At Mamma Lucia, a pair of Italian restaurants in Chesapeake Beach and Dunkirk, the wedding receptions and parties look different than they used to. Owner Maria Lubrano says she and her staff are doing what they can to both abide by the safety rules and keep customers happy.
“For parties here at the restaurant, we have to abide by the 50 percent capacity rules,” says Lubrano. “So that means we must keep guests spread out, so there’s no buffet, no family-style serving. But some people are not happy that they still have to wear masks to come in our building (for an event). A lot of people have simply chosen to reschedule.”
Mamma Lucia’s catering service is providing no-contact deliveries for rehearsal dinners and receptions.
Another Calvert locale still open for wedding business is The Westlawn Inn, which hosts weddings and rehearsal dinners, plus The Guest Quarters at the Inn is available for out-of-town guests.
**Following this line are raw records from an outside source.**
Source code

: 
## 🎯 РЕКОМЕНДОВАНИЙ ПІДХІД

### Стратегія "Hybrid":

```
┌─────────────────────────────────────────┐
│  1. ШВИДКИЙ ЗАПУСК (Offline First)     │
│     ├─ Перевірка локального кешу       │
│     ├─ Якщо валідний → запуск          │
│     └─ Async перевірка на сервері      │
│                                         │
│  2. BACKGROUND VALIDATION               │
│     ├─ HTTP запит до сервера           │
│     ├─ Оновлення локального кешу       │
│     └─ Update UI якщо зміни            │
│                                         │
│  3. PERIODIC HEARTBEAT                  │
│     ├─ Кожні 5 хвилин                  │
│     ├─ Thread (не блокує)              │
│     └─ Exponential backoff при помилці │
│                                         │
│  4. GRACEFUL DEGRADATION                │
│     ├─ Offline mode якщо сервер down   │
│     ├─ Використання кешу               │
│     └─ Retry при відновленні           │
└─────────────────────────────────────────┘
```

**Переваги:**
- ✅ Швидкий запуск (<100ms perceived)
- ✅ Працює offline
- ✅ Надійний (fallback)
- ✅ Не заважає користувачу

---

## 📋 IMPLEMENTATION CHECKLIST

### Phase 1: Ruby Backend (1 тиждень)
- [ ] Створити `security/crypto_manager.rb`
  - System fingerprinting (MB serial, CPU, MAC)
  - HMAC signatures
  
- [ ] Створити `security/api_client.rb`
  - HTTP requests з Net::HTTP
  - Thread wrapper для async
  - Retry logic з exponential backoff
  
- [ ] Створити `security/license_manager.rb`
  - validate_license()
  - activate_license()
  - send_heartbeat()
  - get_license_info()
Owners Jan and Lee Travers say their cozier size is an advantage in the time of smaller weddings and receptions.
“Right now, people are re-imagining their plans, so both the Guest Quarters and the Westlawn rehearsal dinner space is more appropriate, and more affordable than many others,” says Jan.
For those who can’t bear to cut their guest lists, most venues and vendors are staying flexible. “We have been working around the clock to help couples find a new date and create custom packages to help alleviate some of the stress and sadness they have been feeling during these last couple of months. Every one of these couples mean the world to us and if there is anything we can do to help them out, we are happy to,” says Wood.
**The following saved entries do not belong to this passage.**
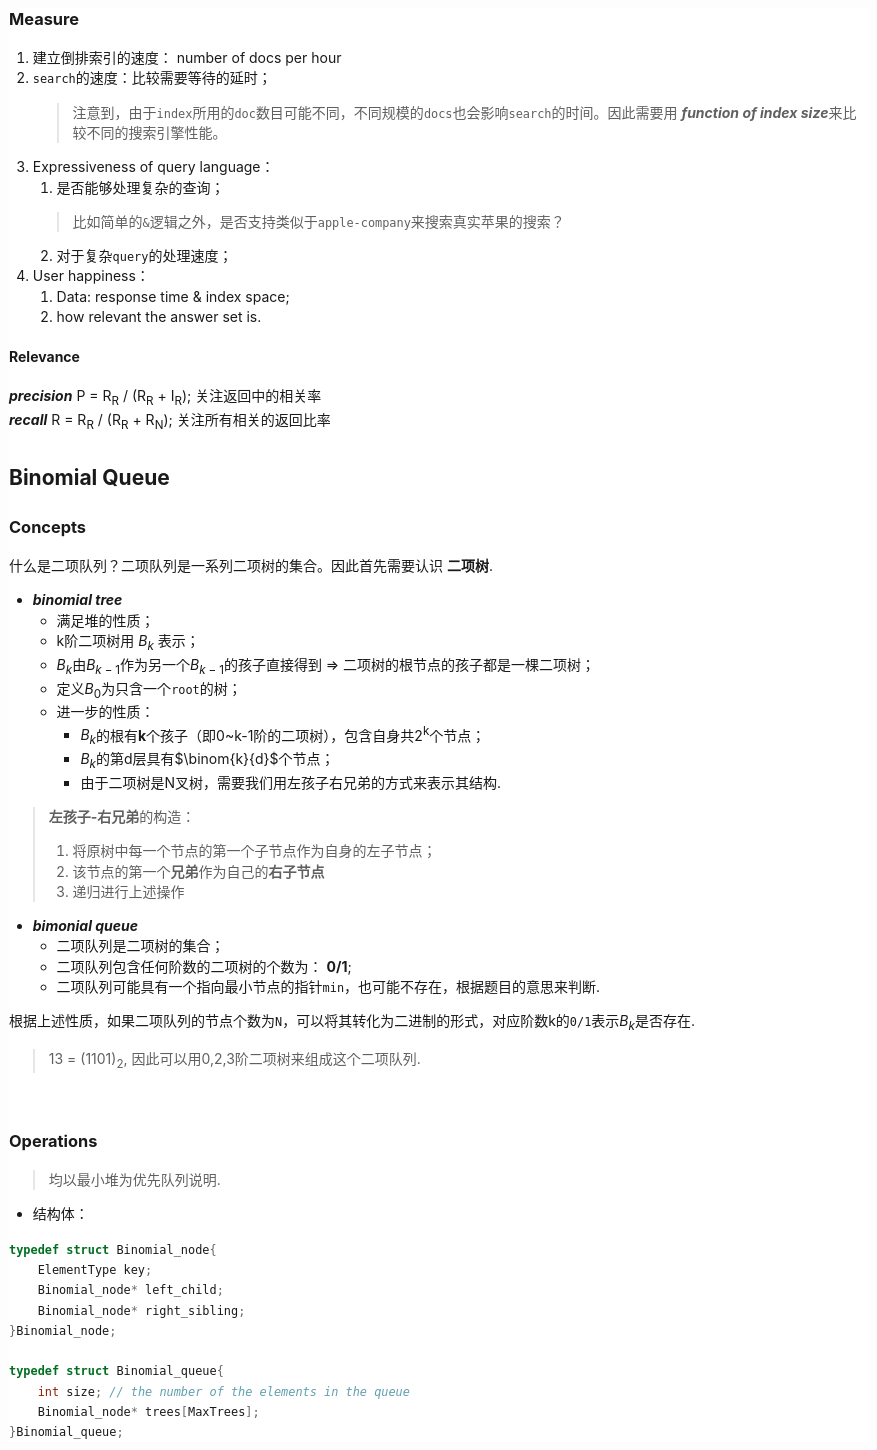 ### Measure
1. 建立倒排索引的速度： number of docs per hour
2. `search`的速度：比较需要等待的延时；
    >注意到，由于`index`所用的`doc`数目可能不同，不同规模的`docs`也会影响`search`的时间。因此需要用 ***function of index size***来比较不同的搜索引擎性能。
3. Expressiveness of query language：
   1. 是否能够处理复杂的查询；
   > 比如简单的`&`逻辑之外，是否支持类似于`apple-company`来搜索真实苹果的搜索？ 
   2. 对于复杂`query`的处理速度；
4. User happiness：
   1. Data: response time & index space;
   2. how relevant the answer set is.

#### Relevance
***precision*** P = R<sub>R</sub> / (R<sub>R</sub> + I<sub>R</sub>);  关注返回中的相关率  
***recall*** R = R<sub>R</sub> / (R<sub>R</sub> + R<sub>N</sub>);   关注所有相关的返回比率


## Binomial Queue
### Concepts
什么是二项队列？二项队列是一系列二项树的集合。因此首先需要认识 **二项树**.

- ***binomial tree***
  - 满足堆的性质；
  - k阶二项树用 $B_k$ 表示；
  - $B_k$由$B_{k-1}$作为另一个$B_{k-1}$的孩子直接得到 => 二项树的根节点的孩子都是一棵二项树；
  - 定义$B_0$为只含一个`root`的树；
  - 进一步的性质：
    - $B_k$的根有**k**个孩子（即0~k-1阶的二项树），包含自身共2<sup>k</sup>个节点；
    - $B_k$的第d层具有$\binom{k}{d}$个节点；
    - 由于二项树是N叉树，需要我们用左孩子右兄弟的方式来表示其结构.
>**左孩子-右兄弟**的构造：
>1. 将原树中每一个节点的第一个子节点作为自身的左子节点；
>2. 该节点的第一个**兄弟**作为自己的**右子节点**
>3. 递归进行上述操作

- ***bimonial queue***
  - 二项队列是二项树的集合；
  - 二项队列包含任何阶数的二项树的个数为： **0/1**;
  - 二项队列可能具有一个指向最小节点的指针`min`，也可能不存在，根据题目的意思来判断.

根据上述性质，如果二项队列的节点个数为`N`，可以将其转化为二进制的形式，对应阶数k的`0/1`表示$B_k$是否存在.
> 13 = ${(1101)}_2$, 因此可以用0,2,3阶二项树来组成这个二项队列.

<br>

### Operations
>均以最小堆为优先队列说明.
- 结构体：
```c
typedef struct Binomial_node{
    ElementType key;
    Binomial_node* left_child;
    Binomial_node* right_sibling;
}Binomial_node;

typedef struct Binomial_queue{
    int size; // the number of the elements in the queue
    Binomial_node* trees[MaxTrees];
}Binomial_queue;
```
That’s the advice Watson White is handing out to couples, too. “You may feel defeated or overwhelmed but this is your special day, so don’t let this pandemic get you down. Yes, it might look different, you might have to lower the guest list, or it may be during an off-season, but the result will be the same: You will marry the love of your life! It will still be meaningful and unique and later in life you can tell your children and grandchildren stories of how you persevered through the 2020 pandemic.”
The pandemic provides perspective for many couples. And for those who are waiting to make their magical day happen.
“When life gives you lemons, you make lemonade—you don’t throw out the lemonade stand, too,” says Lubrano.